### What is being asked
Set down the passage of the blog post on the London bombings below word for word, starting at "We don't have" and ending at "it should be.".

─── Excerpt provided ───

Thursday, July 07, 2005

What We Value
I really need to get back to work this morning, but I wanted to check in on the London bombings, and on terrorism in a larger sense. That the bombings are reportedly the work of Al Qaeda shouldn't surprise anyone--coordinated attacks at rush hour are their signature. (Digression: when the whole country was freaking out over anthrax in October 2001, I was absolutely certain that Al Qaeda had nothing to do with it. Scattered, random attacks are not their style. Dozens of envelopes full of anthrax spores arriving in the mail on the same day at state capitols or Congressional offices--that would show the necessary panache.)

We don't have much in the way of mass transit up here--a pretty good bus system serves Madison and several surrounding suburbs, but for the nearest commuter train system you have to go to Chicago. If I were a train commuter, I think it would be only natural to take my car for the next few days. Security has been beefed up on American transit systems, as it should be.

That the September 11 attacks accomplished one of their primary goals--scaring the living hell out of Americans--is pretty much beyond debate. What's debatable, I suppose, is how accustomed we've really gotten to the threat of terrorism at home since then. One one hand, if something were to happen again, especially if it were a smaller attack than 9/11, it would be horrifying, but maybe to a lesser degree than September 11 was. (Think of the national reaction to the Challenger disaster in 1986--and compare it to the much more muted reaction the Columbia disaster in 2003.) But it's just as easy to argue that we Americans still possess a deep streak of naivete--either that or a powerful ability to avoid confronting our own mortality. So it's entirely possible that, instead of a comparatively muted reaction to another strike on us, we might react more strongly than we did in 2001--accelerating our ongoing rush to police-state fascism, for example.

I haven't followed much of the news from London this morning, apart from frequent mentions of it on ESPN Radio, of all places. ESPN midday host Colin Cowherd was talking about terrorism when I popped the radio on a while ago, and noted an attack on civilians like the one in London has a more potent terrorizing effect generally than an attack on a government building like the Pentagon might have. "I can't get into the Pentagon," Cowherd remarked--and indeed, an attack on such a place, awful though it would be, takes place at a remove from the personal experience of most people. Which is why an attack on a commuter train--a place that's much easier for most of us to imagine--is a fiercer thing. Because his gig is sports talk, Cowherd segued into the idea of terrorism at sporting events. He mentioned that according to the 9/11 Commission's investigations, one potential terrorist target was Texas Stadium, home of the Dallas Cowboys. For a terrorist, the symbolic value of hitting a stadium where Americans play a uniquely American game would be enormous. Soccer, golf, basketball--those are worldwide sports. Football is all about us.

It's been my theory for a long time that simply hitting a city like Dallas--and never mind hitting the football stadium--instead of New York or Washington would have powerfully terrorizing effect on Americans. Unlike the woman from Flint, Michigan, in Fahrenheit 9/11 who was sure Flint was a prime target and living her life accordingly, I walked around after 9/11 feeling pretty safe here in the upper Midwest, even though I live only a few miles from a state capitol building. Granted, we can't know how many other airplanes were supposed to crash into how many other buildings on September 11--but the psychological effect of being far from the site of the attacks softened the blow, for me at least. Four years later, if you hit us on the East Coast--been there, done that. Hit us in Boise or Little Rock--or Madison--and that's something else again.

I've got no big wrapup for this--it's just some random thoughts before I plunge back into work I'm getting paid for. If you've got any thoughts, please share them.

Recommended Reading: I haven't been following the scandal involving California congressman Randy Cunningham very much. Only enough to know he apparently received enough financial benefits from contractors, real estate agents and so forth to make him look crooked even by Republican standards. As the story linked above notes, the Democratic Congressional Campaign Committee has started an advertising campaign in his district criticizing him, but according to the Gadflyer, their newspaper ad is stone stupid. The ad is almost a parody of how Republicans think Democrats would talk, stressing that Cunningham has forgotten his "California values." Author Paul Waldman raises an interesting point--when was the last time you heard anybody from a blue state touting that state's values? California values? Oregon values? Wisconsin values? That's red-state talk, and primarily Southern talk at that.

─── Provided material ───

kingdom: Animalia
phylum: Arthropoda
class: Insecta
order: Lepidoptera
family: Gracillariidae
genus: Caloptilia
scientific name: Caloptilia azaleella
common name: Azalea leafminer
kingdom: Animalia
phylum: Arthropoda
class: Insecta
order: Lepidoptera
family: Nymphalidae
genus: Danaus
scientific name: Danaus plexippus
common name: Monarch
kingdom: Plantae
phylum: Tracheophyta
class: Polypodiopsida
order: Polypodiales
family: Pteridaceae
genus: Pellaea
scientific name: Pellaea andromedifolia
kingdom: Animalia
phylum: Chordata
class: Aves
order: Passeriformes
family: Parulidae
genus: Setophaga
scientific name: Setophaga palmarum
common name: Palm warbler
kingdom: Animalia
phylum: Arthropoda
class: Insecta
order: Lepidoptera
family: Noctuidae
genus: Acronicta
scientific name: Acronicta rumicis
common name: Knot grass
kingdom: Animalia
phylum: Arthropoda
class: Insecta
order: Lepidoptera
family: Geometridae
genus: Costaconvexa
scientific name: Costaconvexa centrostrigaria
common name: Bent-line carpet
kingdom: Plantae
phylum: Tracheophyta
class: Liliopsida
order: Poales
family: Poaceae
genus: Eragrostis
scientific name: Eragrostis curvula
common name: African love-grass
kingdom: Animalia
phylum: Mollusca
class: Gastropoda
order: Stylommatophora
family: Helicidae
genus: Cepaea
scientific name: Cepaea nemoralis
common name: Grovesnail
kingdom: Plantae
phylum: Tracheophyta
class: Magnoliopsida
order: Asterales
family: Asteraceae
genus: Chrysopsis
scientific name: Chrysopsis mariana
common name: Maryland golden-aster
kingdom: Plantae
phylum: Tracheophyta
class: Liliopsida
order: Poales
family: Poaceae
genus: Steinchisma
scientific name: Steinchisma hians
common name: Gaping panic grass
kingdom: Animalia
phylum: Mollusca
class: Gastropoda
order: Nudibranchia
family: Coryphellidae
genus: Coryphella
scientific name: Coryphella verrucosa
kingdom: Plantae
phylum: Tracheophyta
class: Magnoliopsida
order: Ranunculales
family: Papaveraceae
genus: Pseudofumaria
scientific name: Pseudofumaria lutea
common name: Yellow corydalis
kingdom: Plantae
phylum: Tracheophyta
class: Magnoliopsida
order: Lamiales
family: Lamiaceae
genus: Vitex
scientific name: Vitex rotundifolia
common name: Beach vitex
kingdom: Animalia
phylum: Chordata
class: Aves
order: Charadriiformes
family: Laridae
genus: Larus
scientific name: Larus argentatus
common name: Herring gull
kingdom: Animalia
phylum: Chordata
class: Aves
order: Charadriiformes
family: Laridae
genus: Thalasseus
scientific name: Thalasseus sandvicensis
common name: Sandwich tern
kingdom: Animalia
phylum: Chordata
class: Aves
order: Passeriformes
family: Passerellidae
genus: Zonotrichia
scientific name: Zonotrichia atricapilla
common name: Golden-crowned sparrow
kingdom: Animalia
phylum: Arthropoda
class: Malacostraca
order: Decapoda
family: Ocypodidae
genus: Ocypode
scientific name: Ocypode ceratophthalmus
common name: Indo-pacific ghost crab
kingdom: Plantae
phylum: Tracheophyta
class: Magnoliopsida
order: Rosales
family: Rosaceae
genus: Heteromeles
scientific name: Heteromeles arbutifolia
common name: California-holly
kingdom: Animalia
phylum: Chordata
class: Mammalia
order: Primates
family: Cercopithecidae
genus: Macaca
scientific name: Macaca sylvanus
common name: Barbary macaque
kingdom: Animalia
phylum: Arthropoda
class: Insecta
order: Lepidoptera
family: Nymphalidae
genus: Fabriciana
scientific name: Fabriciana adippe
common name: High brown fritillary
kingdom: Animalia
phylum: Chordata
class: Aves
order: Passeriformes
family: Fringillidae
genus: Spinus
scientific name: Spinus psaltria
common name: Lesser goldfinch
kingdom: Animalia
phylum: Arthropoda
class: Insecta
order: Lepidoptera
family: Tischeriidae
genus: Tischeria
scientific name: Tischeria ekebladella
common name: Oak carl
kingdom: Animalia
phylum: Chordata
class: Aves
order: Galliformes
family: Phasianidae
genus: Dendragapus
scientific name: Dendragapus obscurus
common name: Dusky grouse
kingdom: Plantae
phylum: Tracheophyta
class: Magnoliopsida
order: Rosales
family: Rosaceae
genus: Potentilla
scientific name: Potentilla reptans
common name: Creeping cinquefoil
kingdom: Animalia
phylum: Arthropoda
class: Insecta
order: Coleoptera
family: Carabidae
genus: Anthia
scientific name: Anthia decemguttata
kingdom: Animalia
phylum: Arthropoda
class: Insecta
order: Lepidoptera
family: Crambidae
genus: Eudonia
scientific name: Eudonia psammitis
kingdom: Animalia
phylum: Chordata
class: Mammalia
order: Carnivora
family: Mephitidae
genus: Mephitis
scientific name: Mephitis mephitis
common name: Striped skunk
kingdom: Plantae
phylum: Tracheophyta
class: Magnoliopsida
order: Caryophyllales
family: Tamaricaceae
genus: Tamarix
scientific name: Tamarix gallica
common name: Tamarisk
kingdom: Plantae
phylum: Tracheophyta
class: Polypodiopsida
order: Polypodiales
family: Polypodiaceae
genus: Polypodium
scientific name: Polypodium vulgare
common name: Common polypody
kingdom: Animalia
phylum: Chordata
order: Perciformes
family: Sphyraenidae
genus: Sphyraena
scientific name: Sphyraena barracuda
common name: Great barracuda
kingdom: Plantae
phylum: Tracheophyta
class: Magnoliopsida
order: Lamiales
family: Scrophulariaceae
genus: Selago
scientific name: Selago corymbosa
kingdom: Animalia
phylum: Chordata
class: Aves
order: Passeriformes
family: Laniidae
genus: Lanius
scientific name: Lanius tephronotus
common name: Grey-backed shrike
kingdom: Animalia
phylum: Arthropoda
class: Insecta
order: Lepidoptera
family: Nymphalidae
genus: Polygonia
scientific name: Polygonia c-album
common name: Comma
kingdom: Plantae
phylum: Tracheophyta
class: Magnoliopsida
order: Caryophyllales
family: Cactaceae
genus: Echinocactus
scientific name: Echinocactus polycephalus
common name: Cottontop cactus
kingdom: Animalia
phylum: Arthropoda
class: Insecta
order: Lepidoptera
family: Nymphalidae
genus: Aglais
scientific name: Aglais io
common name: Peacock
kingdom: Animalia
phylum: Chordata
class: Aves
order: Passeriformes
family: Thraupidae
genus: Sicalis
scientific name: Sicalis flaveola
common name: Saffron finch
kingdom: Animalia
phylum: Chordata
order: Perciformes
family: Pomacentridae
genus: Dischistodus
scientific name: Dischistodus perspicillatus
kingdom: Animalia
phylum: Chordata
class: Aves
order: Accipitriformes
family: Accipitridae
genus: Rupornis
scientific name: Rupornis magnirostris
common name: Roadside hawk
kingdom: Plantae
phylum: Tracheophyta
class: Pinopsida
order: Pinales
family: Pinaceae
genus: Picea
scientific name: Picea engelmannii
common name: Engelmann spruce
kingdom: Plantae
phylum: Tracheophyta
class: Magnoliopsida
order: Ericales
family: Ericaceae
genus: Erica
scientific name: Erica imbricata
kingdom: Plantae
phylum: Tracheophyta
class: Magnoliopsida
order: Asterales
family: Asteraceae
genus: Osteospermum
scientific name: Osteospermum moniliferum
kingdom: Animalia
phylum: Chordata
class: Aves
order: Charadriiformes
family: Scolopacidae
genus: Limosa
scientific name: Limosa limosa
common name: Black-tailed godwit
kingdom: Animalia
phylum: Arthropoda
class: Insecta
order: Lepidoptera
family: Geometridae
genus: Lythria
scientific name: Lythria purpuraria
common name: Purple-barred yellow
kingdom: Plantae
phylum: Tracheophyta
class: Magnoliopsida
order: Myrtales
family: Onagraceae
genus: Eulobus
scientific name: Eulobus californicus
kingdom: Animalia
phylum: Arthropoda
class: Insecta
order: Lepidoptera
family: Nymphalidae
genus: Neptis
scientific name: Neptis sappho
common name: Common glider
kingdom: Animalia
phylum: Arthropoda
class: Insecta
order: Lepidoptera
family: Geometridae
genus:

───

### Result
We don't have much in the way of mass transit up here--a pretty good bus system serves Madison and several surrounding suburbs, but for the nearest commuter train system you have to go to Chicago. If I were a train commuter, I think it would be only natural to take my car for the next few days. Security has been beefed up on American transit systems, as it should be.